▶ [Work task] Set the following entries down again exactly, line by line.

*** Opening Source data ***

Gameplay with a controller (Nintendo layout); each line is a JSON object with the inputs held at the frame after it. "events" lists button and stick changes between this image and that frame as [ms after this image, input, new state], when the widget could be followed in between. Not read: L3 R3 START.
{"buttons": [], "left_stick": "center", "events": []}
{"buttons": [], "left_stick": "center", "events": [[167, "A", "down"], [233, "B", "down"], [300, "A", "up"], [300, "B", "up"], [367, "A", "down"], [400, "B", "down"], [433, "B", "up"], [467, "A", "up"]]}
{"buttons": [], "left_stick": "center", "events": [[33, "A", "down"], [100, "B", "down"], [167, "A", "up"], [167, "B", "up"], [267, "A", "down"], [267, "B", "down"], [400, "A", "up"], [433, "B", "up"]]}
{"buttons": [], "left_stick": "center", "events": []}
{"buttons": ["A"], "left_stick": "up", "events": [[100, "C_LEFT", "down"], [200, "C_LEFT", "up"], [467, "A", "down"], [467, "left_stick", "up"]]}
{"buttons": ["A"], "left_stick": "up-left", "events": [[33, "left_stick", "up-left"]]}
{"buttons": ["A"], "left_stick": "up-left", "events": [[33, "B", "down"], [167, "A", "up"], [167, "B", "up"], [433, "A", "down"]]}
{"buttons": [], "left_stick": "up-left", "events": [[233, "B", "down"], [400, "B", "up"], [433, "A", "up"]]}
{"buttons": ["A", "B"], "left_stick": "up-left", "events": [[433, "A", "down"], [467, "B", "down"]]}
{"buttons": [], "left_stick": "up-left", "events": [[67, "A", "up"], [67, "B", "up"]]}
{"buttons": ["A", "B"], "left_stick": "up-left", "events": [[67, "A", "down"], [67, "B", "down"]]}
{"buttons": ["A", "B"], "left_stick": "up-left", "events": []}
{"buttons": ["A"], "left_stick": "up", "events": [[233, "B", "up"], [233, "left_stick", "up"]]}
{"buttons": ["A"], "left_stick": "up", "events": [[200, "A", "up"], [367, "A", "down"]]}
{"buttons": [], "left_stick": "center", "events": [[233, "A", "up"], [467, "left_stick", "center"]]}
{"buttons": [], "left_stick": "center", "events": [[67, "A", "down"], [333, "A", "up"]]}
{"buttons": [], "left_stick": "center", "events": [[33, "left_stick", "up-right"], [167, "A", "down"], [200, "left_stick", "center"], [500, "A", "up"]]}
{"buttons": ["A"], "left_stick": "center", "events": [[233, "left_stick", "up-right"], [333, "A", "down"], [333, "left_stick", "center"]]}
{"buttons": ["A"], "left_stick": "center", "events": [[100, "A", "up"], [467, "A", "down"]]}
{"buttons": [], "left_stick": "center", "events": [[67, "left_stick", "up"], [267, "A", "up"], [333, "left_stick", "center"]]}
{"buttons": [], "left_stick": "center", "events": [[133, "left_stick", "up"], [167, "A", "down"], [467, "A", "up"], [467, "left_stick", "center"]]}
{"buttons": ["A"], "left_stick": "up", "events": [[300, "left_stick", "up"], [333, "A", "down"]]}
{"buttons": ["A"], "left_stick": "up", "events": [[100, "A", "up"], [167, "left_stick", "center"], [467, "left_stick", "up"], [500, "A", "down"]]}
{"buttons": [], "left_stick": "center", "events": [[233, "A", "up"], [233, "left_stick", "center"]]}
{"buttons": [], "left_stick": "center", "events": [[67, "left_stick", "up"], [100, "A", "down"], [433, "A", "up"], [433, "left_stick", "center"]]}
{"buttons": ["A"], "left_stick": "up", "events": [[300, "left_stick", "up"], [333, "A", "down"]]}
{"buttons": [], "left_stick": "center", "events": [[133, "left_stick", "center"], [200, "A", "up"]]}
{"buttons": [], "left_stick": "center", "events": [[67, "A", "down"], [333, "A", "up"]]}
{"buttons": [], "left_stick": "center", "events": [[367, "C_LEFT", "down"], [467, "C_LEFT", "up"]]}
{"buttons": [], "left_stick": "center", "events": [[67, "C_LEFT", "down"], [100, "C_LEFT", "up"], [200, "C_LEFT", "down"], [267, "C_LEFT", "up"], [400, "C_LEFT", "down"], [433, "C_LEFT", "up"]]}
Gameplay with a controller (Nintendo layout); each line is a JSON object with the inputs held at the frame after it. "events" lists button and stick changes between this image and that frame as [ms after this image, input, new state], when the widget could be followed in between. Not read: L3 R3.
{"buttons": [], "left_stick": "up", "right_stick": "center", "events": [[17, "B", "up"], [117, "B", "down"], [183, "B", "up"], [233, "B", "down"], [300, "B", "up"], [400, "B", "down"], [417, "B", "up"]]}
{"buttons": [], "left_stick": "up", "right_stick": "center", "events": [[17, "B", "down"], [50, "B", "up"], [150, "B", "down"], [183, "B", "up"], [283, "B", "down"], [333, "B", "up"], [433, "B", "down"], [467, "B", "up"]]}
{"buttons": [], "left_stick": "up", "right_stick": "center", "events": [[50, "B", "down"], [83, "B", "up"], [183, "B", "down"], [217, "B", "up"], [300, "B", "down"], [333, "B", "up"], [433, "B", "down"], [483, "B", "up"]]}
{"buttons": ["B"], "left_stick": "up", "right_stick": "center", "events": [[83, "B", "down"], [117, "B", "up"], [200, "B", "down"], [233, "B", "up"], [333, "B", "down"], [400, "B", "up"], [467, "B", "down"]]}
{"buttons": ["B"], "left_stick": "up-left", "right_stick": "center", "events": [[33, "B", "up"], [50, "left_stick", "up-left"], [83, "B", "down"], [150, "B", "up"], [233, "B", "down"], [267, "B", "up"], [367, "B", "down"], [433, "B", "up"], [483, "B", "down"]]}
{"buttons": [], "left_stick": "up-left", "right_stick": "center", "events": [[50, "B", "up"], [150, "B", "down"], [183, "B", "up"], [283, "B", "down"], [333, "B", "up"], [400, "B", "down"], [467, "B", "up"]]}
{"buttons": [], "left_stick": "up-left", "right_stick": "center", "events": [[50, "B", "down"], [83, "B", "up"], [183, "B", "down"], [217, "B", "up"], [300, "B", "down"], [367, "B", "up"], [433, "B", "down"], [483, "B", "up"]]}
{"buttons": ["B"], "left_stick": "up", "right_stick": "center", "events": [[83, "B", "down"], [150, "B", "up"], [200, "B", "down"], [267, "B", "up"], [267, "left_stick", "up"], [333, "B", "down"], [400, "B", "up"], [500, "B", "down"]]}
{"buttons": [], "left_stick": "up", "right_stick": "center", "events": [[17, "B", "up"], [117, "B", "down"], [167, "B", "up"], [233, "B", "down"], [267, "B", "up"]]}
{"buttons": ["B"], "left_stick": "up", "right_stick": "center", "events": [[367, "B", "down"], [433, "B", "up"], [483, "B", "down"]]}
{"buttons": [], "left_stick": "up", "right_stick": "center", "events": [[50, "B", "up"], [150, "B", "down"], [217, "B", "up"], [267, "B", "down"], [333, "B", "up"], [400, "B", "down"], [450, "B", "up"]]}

*** Closing Source data ***

▶ [Solution for this exercise]
Gameplay with a controller (Nintendo layout); each line is a JSON object with the inputs held at the frame after it. "events" lists button and stick changes between this image and that frame as [ms after this image, input, new state], when the widget could be followed in between. Not read: L3 R3 START.
{"buttons": [], "left_stick": "center", "events": []}
{"buttons": [], "left_stick": "center", "events": [[167, "A", "down"], [233, "B", "down"], [300, "A", "up"], [300, "B", "up"], [367, "A", "down"], [400, "B", "down"], [433, "B", "up"], [467, "A", "up"]]}
{"buttons": [], "left_stick": "center", "events": [[33, "A", "down"], [100, "B", "down"], [167, "A", "up"], [167, "B", "up"], [267, "A", "down"], [267, "B", "down"], [400, "A", "up"], [433, "B", "up"]]}
{"buttons": [], "left_stick": "center", "events": []}
{"buttons": ["A"], "left_stick": "up", "events": [[100, "C_LEFT", "down"], [200, "C_LEFT", "up"], [467, "A", "down"], [467, "left_stick", "up"]]}
{"buttons": ["A"], "left_stick": "up-left", "events": [[33, "left_stick", "up-left"]]}
{"buttons": ["A"], "left_stick": "up-left", "events": [[33, "B", "down"], [167, "A", "up"], [167, "B", "up"], [433, "A", "down"]]}
{"buttons": [], "left_stick": "up-left", "events": [[233, "B", "down"], [400, "B", "up"], [433, "A", "up"]]}
{"buttons": ["A", "B"], "left_stick": "up-left", "events": [[433, "A", "down"], [467, "B", "down"]]}
{"buttons": [], "left_stick": "up-left", "events": [[67, "A", "up"], [67, "B", "up"]]}
{"buttons": ["A", "B"], "left_stick": "up-left", "events": [[67, "A", "down"], [67, "B", "down"]]}
{"buttons": ["A", "B"], "left_stick": "up-left", "events": []}
{"buttons": ["A"], "left_stick": "up", "events": [[233, "B", "up"], [233, "left_stick", "up"]]}
{"buttons": ["A"], "left_stick": "up", "events": [[200, "A", "up"], [367, "A", "down"]]}
{"buttons": [], "left_stick": "center", "events": [[233, "A", "up"], [467, "left_stick", "center"]]}
{"buttons": [], "left_stick": "center", "events": [[67, "A", "down"], [333, "A", "up"]]}
{"buttons": [], "left_stick": "center", "events": [[33, "left_stick", "up-right"], [167, "A", "down"], [200, "left_stick", "center"], [500, "A", "up"]]}
{"buttons": ["A"], "left_stick": "center", "events": [[233, "left_stick", "up-right"], [333, "A", "down"], [333, "left_stick", "center"]]}
{"buttons": ["A"], "left_stick": "center", "events": [[100, "A", "up"], [467, "A", "down"]]}
{"buttons": [], "left_stick": "center", "events": [[67, "left_stick", "up"], [267, "A", "up"], [333, "left_stick", "center"]]}
{"buttons": [], "left_stick": "center", "events": [[133, "left_stick", "up"], [167, "A", "down"], [467, "A", "up"], [467, "left_stick", "center"]]}
{"buttons": ["A"], "left_stick": "up", "events": [[300, "left_stick", "up"], [333, "A", "down"]]}
{"buttons": ["A"], "left_stick": "up", "events": [[100, "A", "up"], [167, "left_stick", "center"], [467, "left_stick", "up"], [500, "A", "down"]]}
{"buttons": [], "left_stick": "center", "events": [[233, "A", "up"], [233, "left_stick", "center"]]}
{"buttons": [], "left_stick": "center", "events": [[67, "left_stick", "up"], [100, "A", "down"], [433, "A", "up"], [433, "left_stick", "center"]]}
{"buttons": ["A"], "left_stick": "up", "events": [[300, "left_stick", "up"], [333, "A", "down"]]}
{"buttons": [], "left_stick": "center", "events": [[133, "left_stick", "center"], [200, "A", "up"]]}
{"buttons": [], "left_stick": "center", "events": [[67, "A", "down"], [333, "A", "up"]]}
{"buttons": [], "left_stick": "center", "events": [[367, "C_LEFT", "down"], [467, "C_LEFT", "up"]]}
{"buttons": [], "left_stick": "center", "events": [[67, "C_LEFT", "down"], [100, "C_LEFT", "up"], [200, "C_LEFT", "down"], [267, "C_LEFT", "up"], [400, "C_LEFT", "down"], [433, "C_LEFT", "up"]]}
Gameplay with a controller (Nintendo layout); each line is a JSON object with the inputs held at the frame after it. "events" lists button and stick changes between this image and that frame as [ms after this image, input, new state], when the widget could be followed in between. Not read: L3 R3.
{"buttons": [], "left_stick": "up", "right_stick": "center", "events": [[17, "B", "up"], [117, "B", "down"], [183, "B", "up"], [233, "B", "down"], [300, "B", "up"], [400, "B", "down"], [417, "B", "up"]]}
{"buttons": [], "left_stick": "up", "right_stick": "center", "events": [[17, "B", "down"], [50, "B", "up"], [150, "B", "down"], [183, "B", "up"], [283, "B", "down"], [333, "B", "up"], [433, "B", "down"], [467, "B", "up"]]}
{"buttons": [], "left_stick": "up", "right_stick": "center", "events": [[50, "B", "down"], [83, "B", "up"], [183, "B", "down"], [217, "B", "up"], [300, "B", "down"], [333, "B", "up"], [433, "B", "down"], [483, "B", "up"]]}
{"buttons": ["B"], "left_stick": "up", "right_stick": "center", "events": [[83, "B", "down"], [117, "B", "up"], [200, "B", "down"], [233, "B", "up"], [333, "B", "down"], [400, "B", "up"], [467, "B", "down"]]}
{"buttons": ["B"], "left_stick": "up-left", "right_stick": "center", "events": [[33, "B", "up"], [50, "left_stick", "up-left"], [83, "B", "down"], [150, "B", "up"], [233, "B", "down"], [267, "B", "up"], [367, "B", "down"], [433, "B", "up"], [483, "B", "down"]]}
{"buttons": [], "left_stick": "up-left", "right_stick": "center", "events": [[50, "B", "up"], [150, "B", "down"], [183, "B", "up"], [283, "B", "down"], [333, "B", "up"], [400, "B", "down"], [467, "B", "up"]]}
{"buttons": [], "left_stick": "up-left", "right_stick": "center", "events": [[50, "B", "down"], [83, "B", "up"], [183, "B", "down"], [217, "B", "up"], [300, "B", "down"], [367, "B", "up"], [433, "B", "down"], [483, "B", "up"]]}
{"buttons": ["B"], "left_stick": "up", "right_stick": "center", "events": [[83, "B", "down"], [150, "B", "up"], [200, "B", "down"], [267, "B", "up"], [267, "left_stick", "up"], [333, "B", "down"], [400, "B", "up"], [500, "B", "down"]]}
{"buttons": [], "left_stick": "up", "right_stick": "center", "events": [[17, "B", "up"], [117, "B", "down"], [167, "B", "up"], [233, "B", "down"], [267, "B", "up"]]}
{"buttons": ["B"], "left_stick": "up", "right_stick": "center", "events": [[367, "B", "down"], [433, "B", "up"], [483, "B", "down"]]}
{"buttons": [], "left_stick": "up", "right_stick": "center", "events": [[50, "B", "up"], [150, "B", "down"], [217, "B", "up"], [267, "B", "down"], [333, "B", "up"], [400, "B", "down"], [450, "B", "up"]]}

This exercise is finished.